▶ [Text block]
= Munna Shukla =

Kathak guru and choreographer in India

Munna Shukla (7 December 1943- 11 January 2022) was a Kathak guru and choreographer of Lucknow Gharana based in New Delhi, India. Born to a family who has been involved in dance for generations, Munna Shukla specialized in Kathak, a classical dance form of North India. He was a grandson of the noted Kathak Maestro, Late Achhan Maharaj, and a nephew of Birju Maharaj.

In 2006, he was awarded the Sangeet Natak Akademi Award, the highest award for performing artists, conferred by the Sangeet Natak Akademi, India's National Academy for Music, Dance and Drama.

==Training==
Shukla received his initial training in Kathak from his father, late Sunder Lal Shukla, and later on from Birju Maharaj in New Delhi under the National Scholarship Scheme offered by the Ministry of Culture. During his training, he participated in many productions and gave several solo performances in the major cities of India.

▶ [Supplied material]

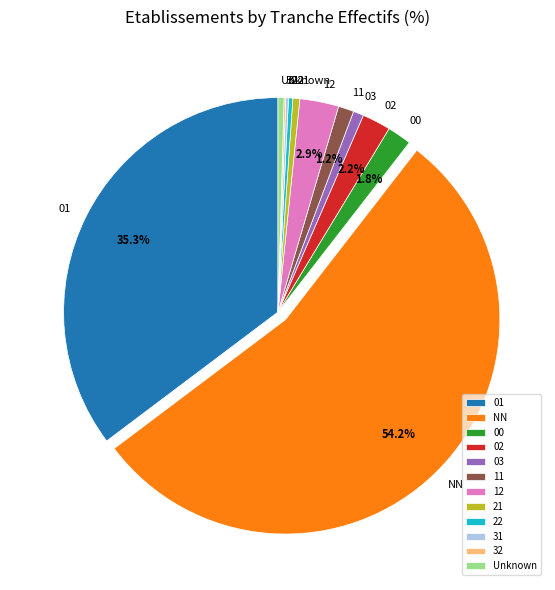

Which has a higher value, 03 or NN?

NN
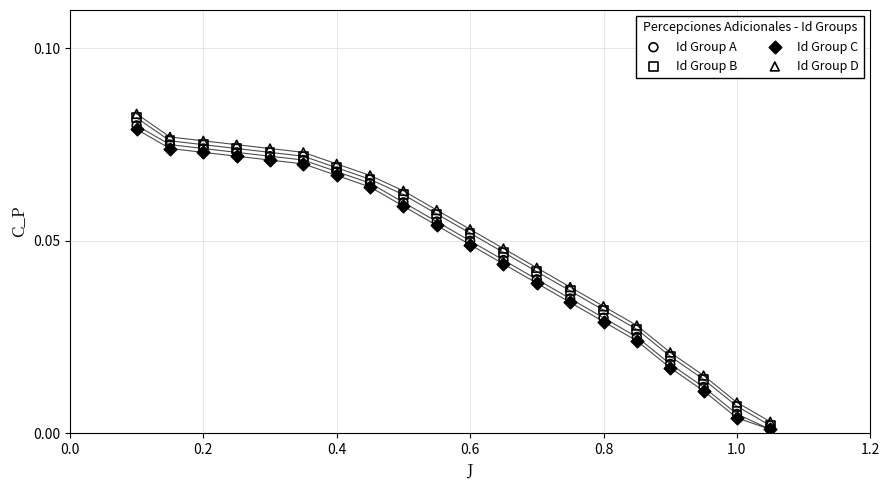

What are all the series names shown in the legend?

Id Group A, Id Group B, Id Group C, Id Group D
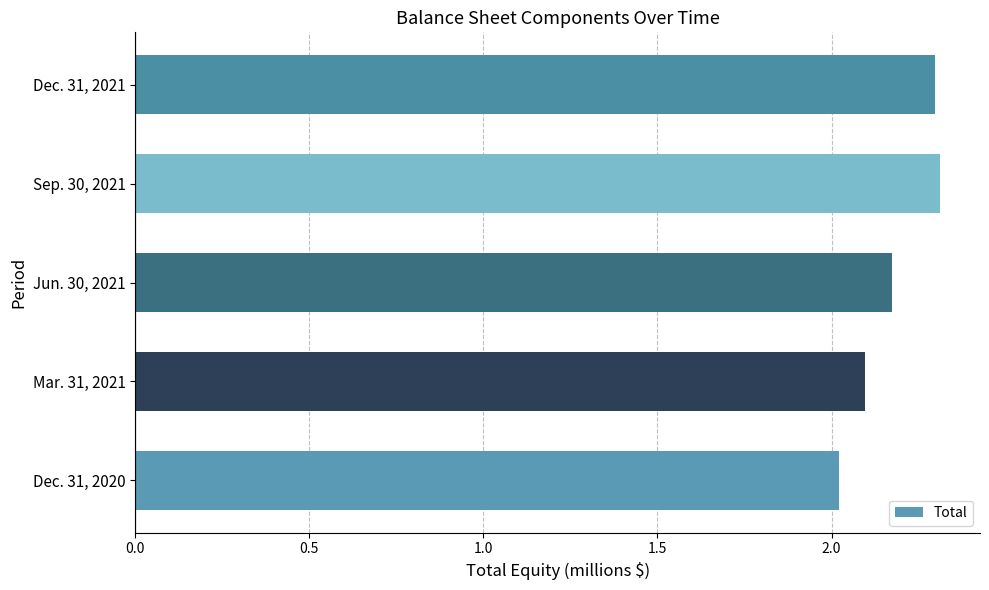

What is the greatest value displayed?

2.3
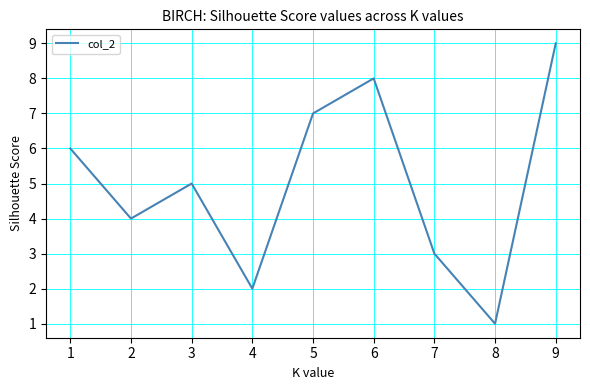

List the labels in order of value, smallest first.

8, 4, 7, 2, 3, 1, 5, 6, 9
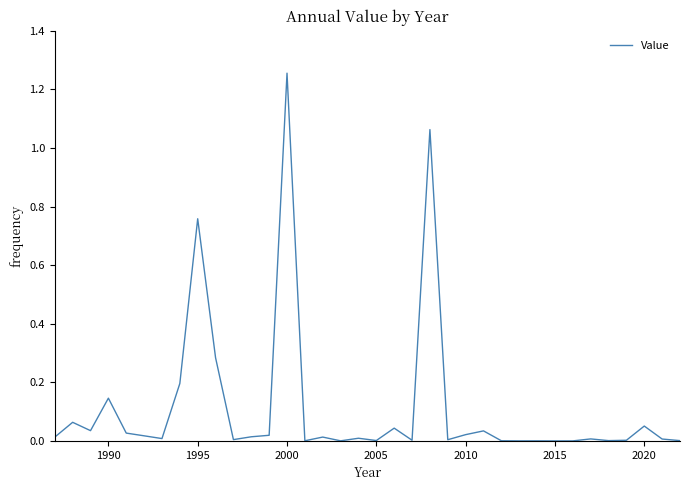

What is the sum of all values?

4.1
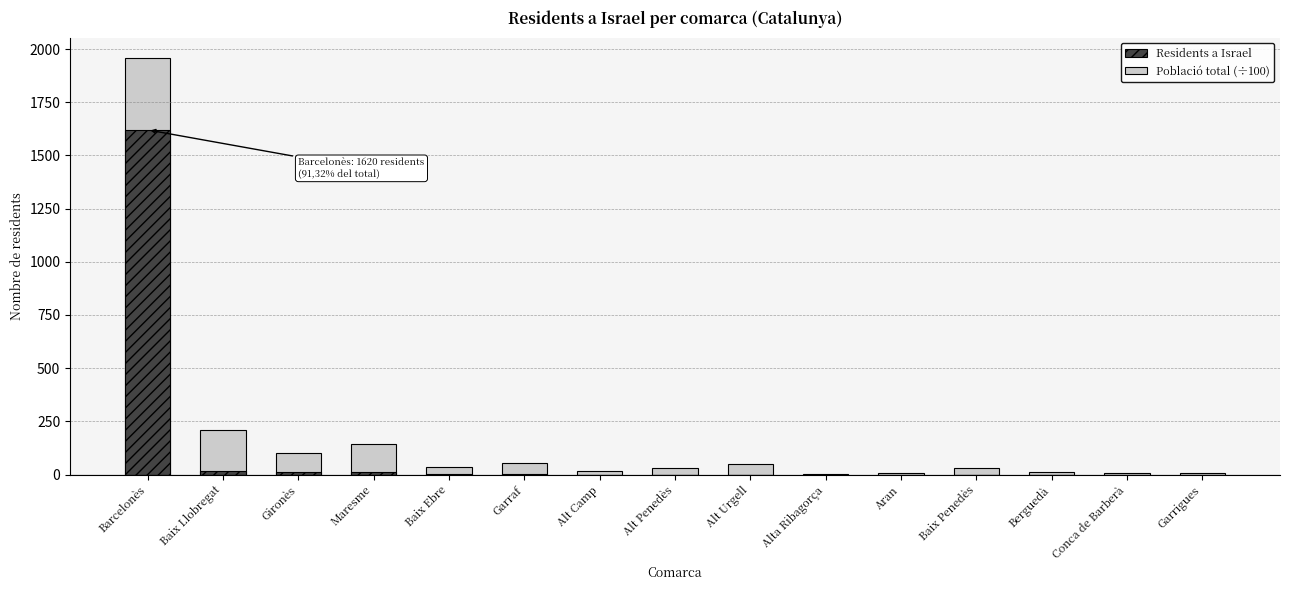

At which label does Població total (÷100) first exceed 32?

Barcelonès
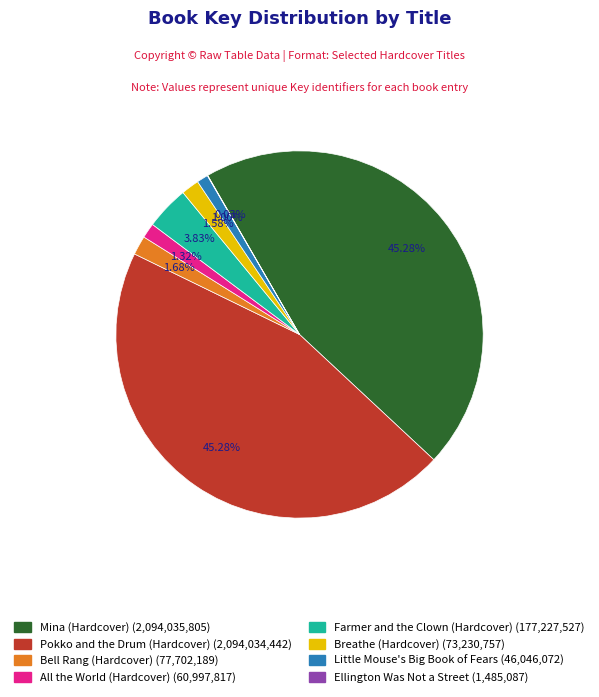

Is there any slice that represents more than half of the pie?

No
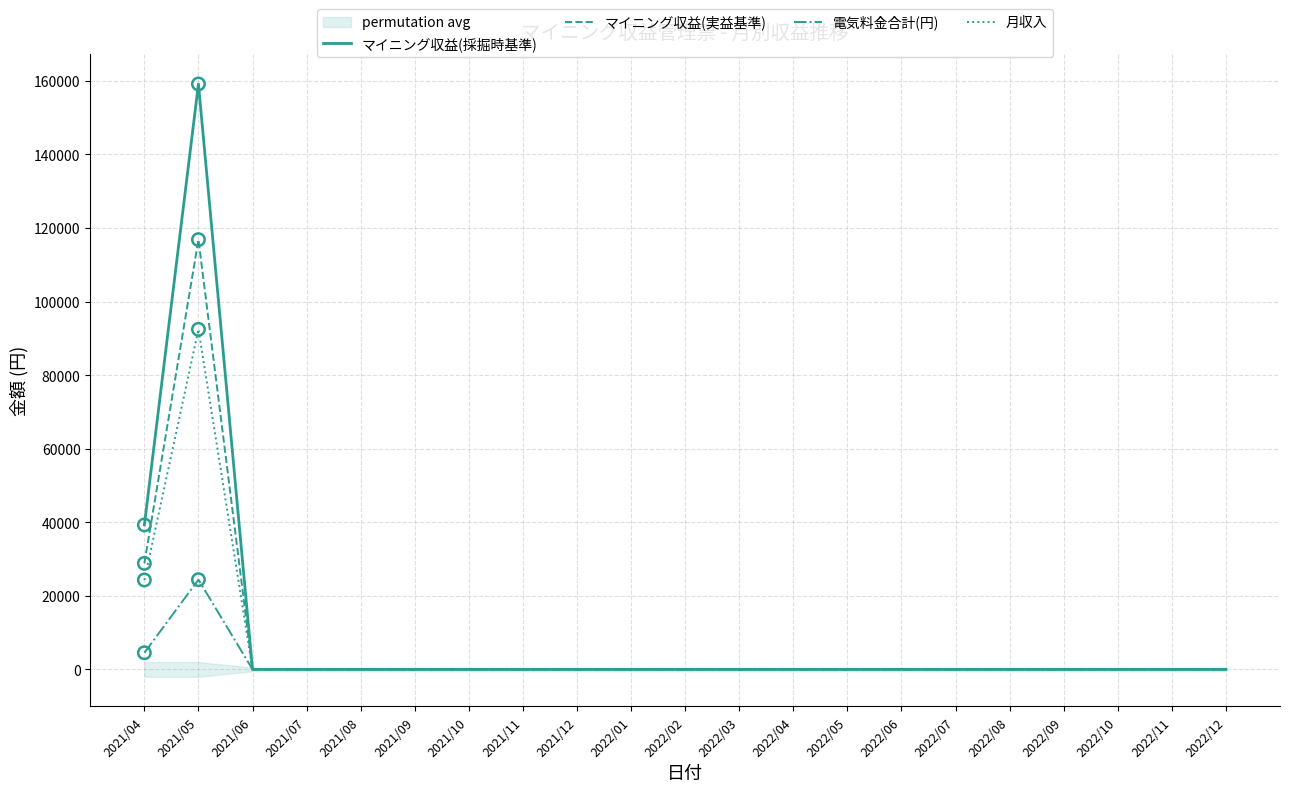

Which series has the widest spread of Y values?

マイニング収益(採掘時基準)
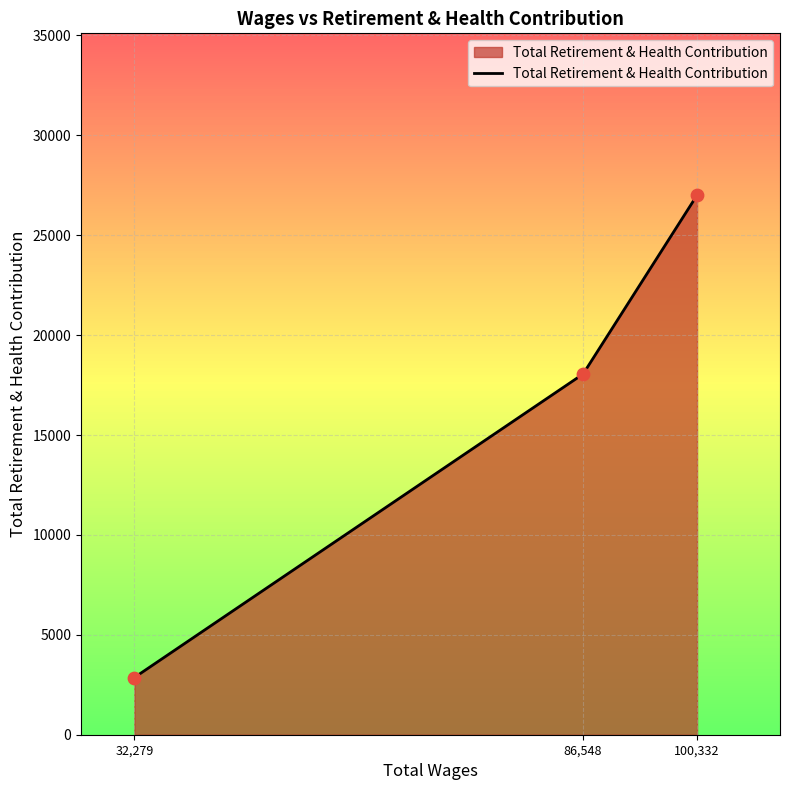

What is the change in value from 32,279 to 100,332?

+24142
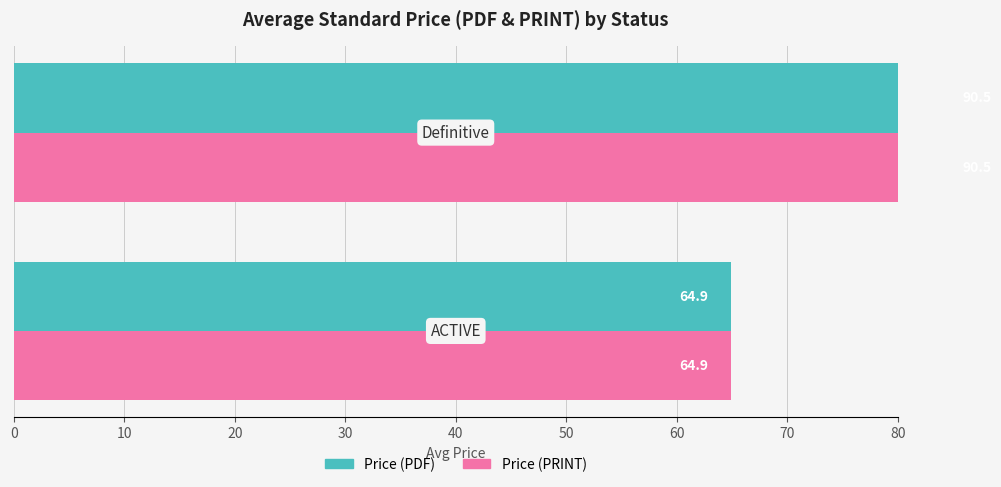

What is the value of the Price (PDF) bar at the 1st from the left?

64.9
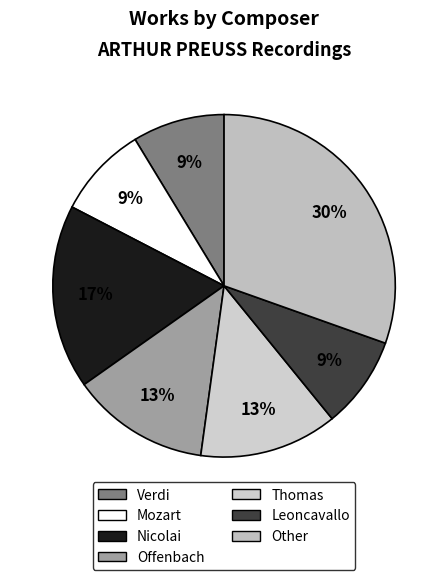

Which category has the biggest portion of the pie?

Other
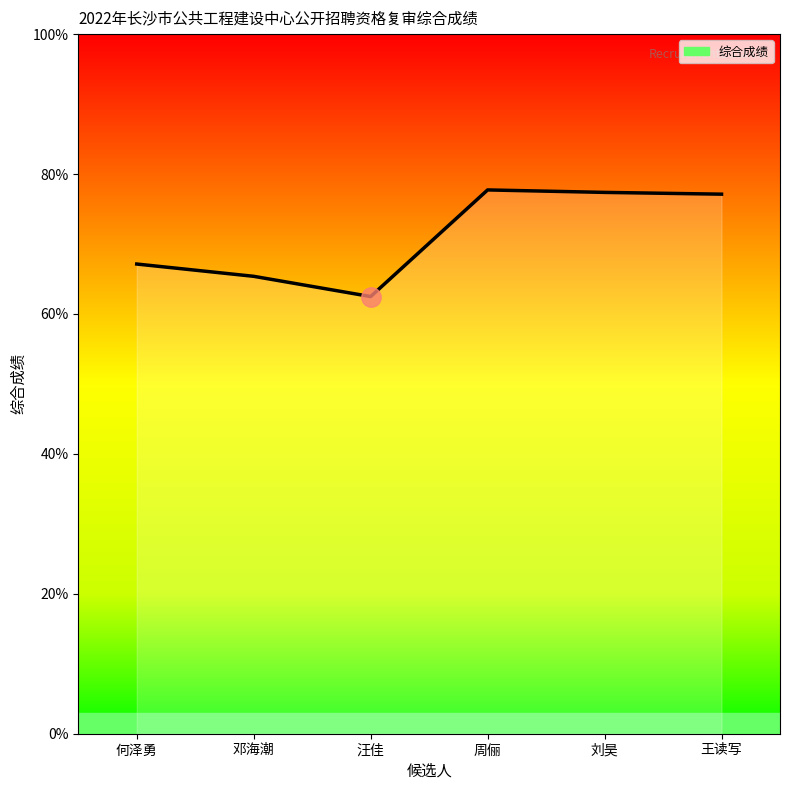

Rank the categories by value from lowest to highest.

汪佳, 邓海潮, 何泽勇, 王读写, 刘昊, 周俪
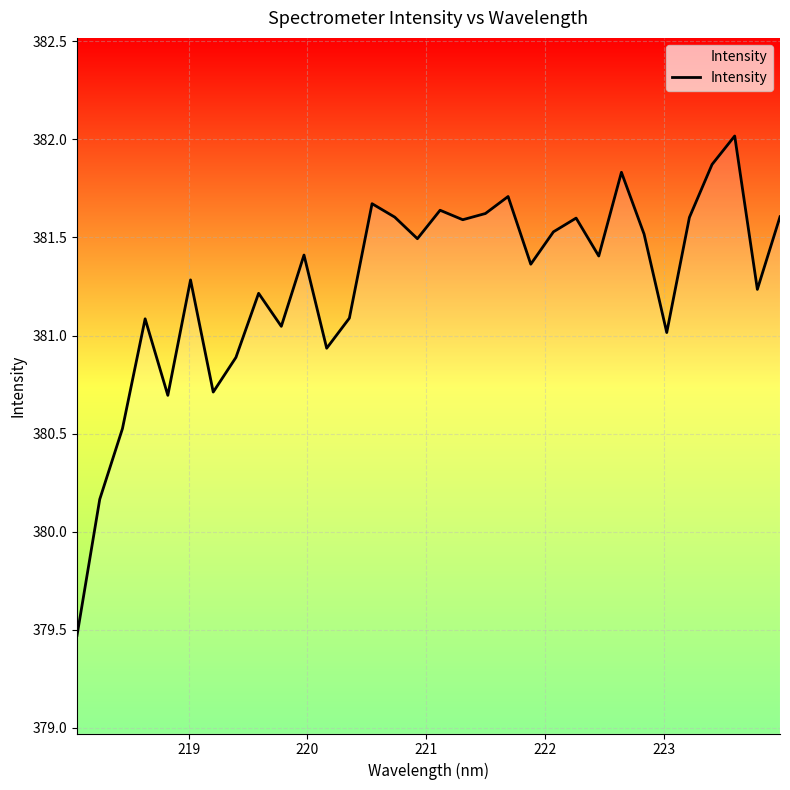

What is the maximum value shown in the chart?

382.0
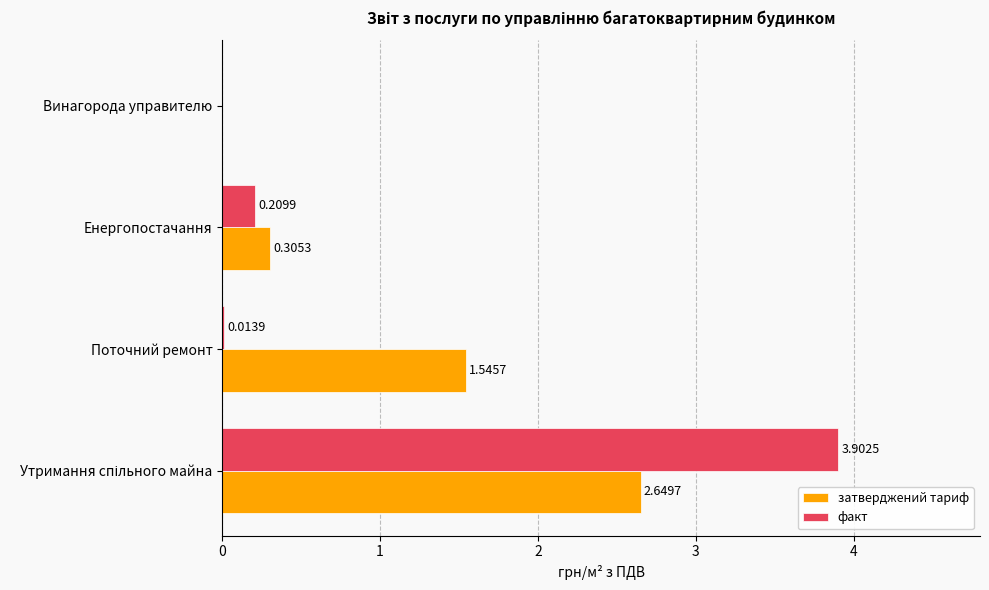

What is the sum of all факт values?

4.1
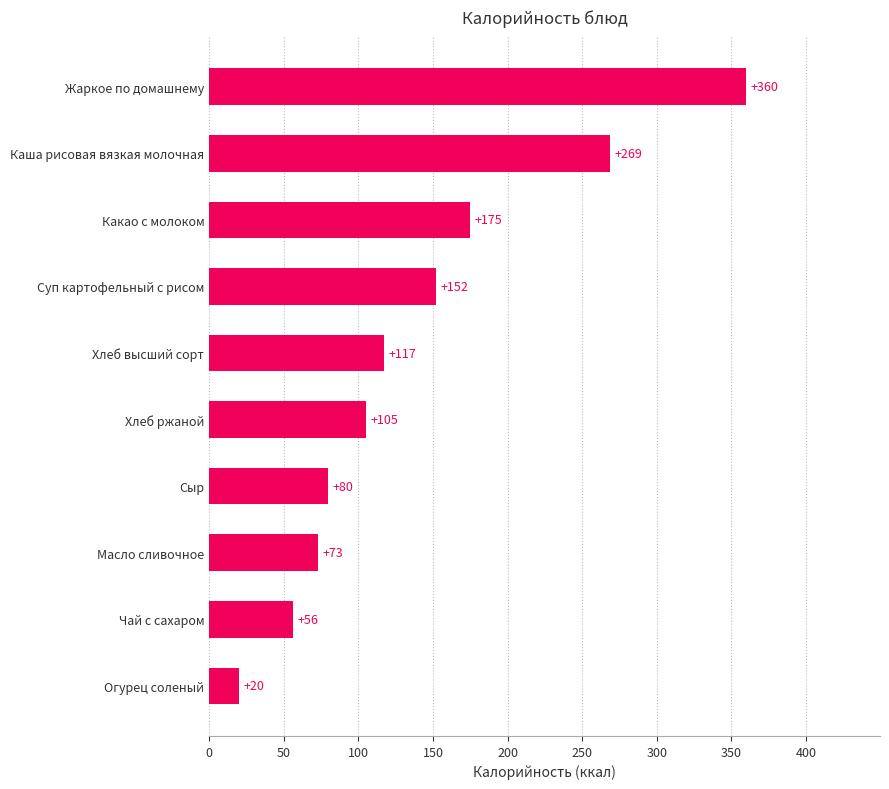

What value does the data have at Жаркое по домашнему?

359.7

▶ [Prompt 1]
Name each relative of Munna Shukla mentioned in the biography of him above, along with how that person is related to him.
▶ [Prompt 2]
Carry on the biography of Munna Shukla above, starting after its last sentence about his training.

▶ [Expected output 1]
- Achhan Maharaj: grandfather
- Birju Maharaj: uncle (Shukla was his nephew)
- Sunder Lal Shukla: father

▶ [Expected output 2]
==Career==
From 1968 to 1975 he imparted training to advanced Kathak students, both Indians as well as foreigners, at Kala Chhaya, Pune. During this period, he also choreographed many duet and group compositions such Talmala, Talchakra, Himraja, Rajput-Ramani, Shahi-Mehfil, Hindola, Kathak ki Kahani, Holi and Tarana. He also choreographed full-length dance dramas like Kaliyadaman, Makhanleela, Banseeleela, and Shyam Bansuriya. Shukla has been well acclaimed by connoisseurs and the press.

Shukla has worked with the students of Film and Television Institute of India, imparting training in classical dancing to them. He has also given dance direction in a few Marathi plays. He has prepared some of his famous disciples like Kavita Thakur, Shruti Shukla and Rakhi Dubey.

Shukla has been associated with Kathak Kendra (National Institute of Kathak Dance) New Delhi, from 1976 till he retired in early 2000s, thereafter he continued to teach in East Delhi as well as at Bharatiya Kala Kendra. His compositions include Shan-e-Mughal (a full-length dance drama), Tratak, Kathak Prasang, Anvesha, Kraunch-Badh, Chaturang, Anga-Muktri, Raganvita, Goverdhan, Bahar, and Kathakayan.

==Other works==
- Azeezunisa – Dance direction in one play for National School of Drama, New Delhi, 1998;
- Ameer Khusro – an opera for P.K. Kendra, 1997;
- Inder Sabha – an opera for National School of Drama, New Delhi, 1996.

==Awards==
- Samman of Sahitya Kala Parishad, 2003;
- Sarangdeo Award by Sur Singar Samsad, Bombay, 1989;
- U.P.S.N. Akademi Award, 1988.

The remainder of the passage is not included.